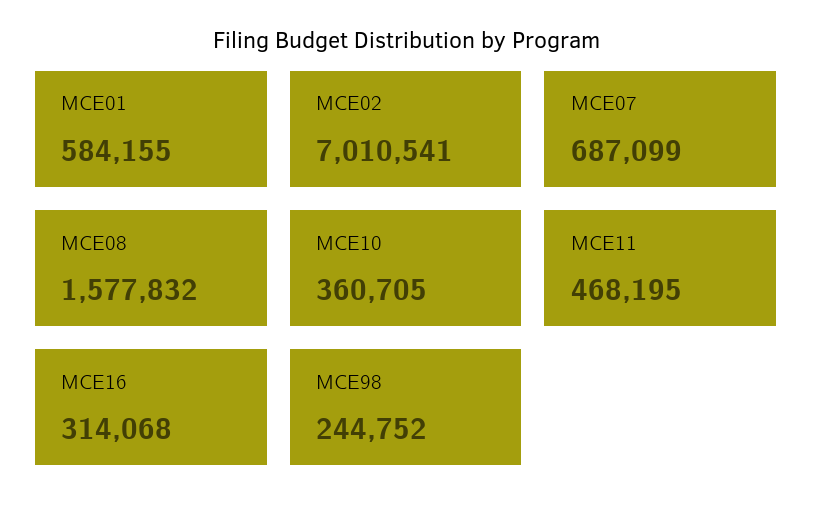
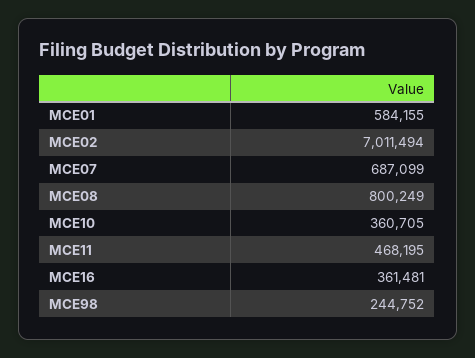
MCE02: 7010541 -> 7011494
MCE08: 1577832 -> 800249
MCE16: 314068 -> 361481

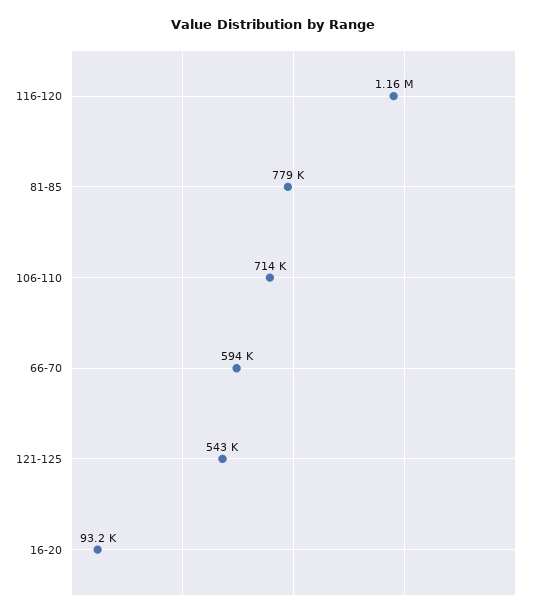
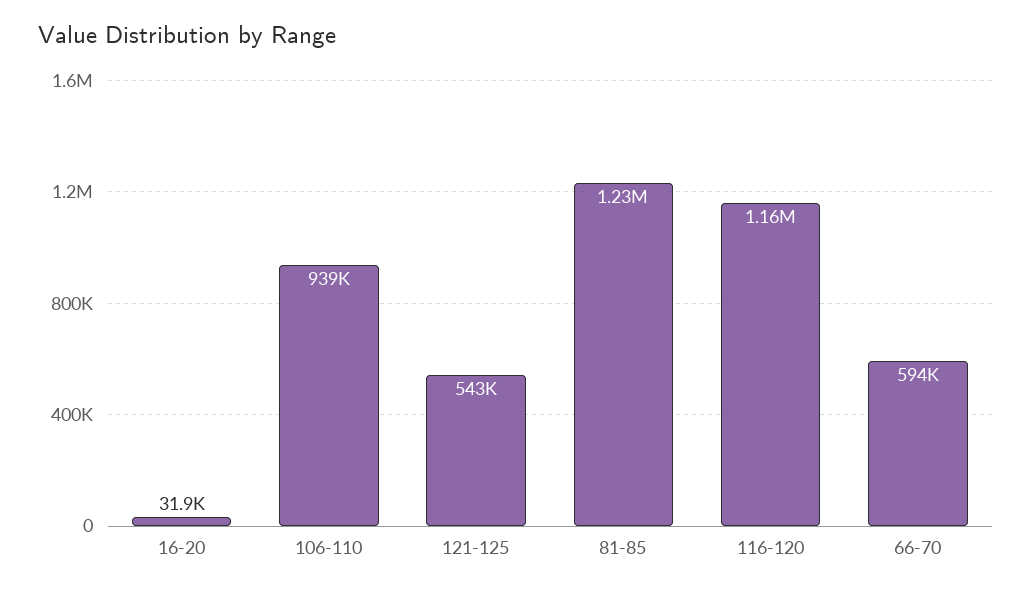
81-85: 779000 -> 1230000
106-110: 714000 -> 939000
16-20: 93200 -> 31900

⁂

_Work to complete_
Set down all the entries above verbatim, and include none of the pictures.

_Result for this exercise_
MCE02: 7010541 -> 7011494
MCE08: 1577832 -> 800249
MCE16: 314068 -> 361481

81-85: 779000 -> 1230000
106-110: 714000 -> 939000
16-20: 93200 -> 31900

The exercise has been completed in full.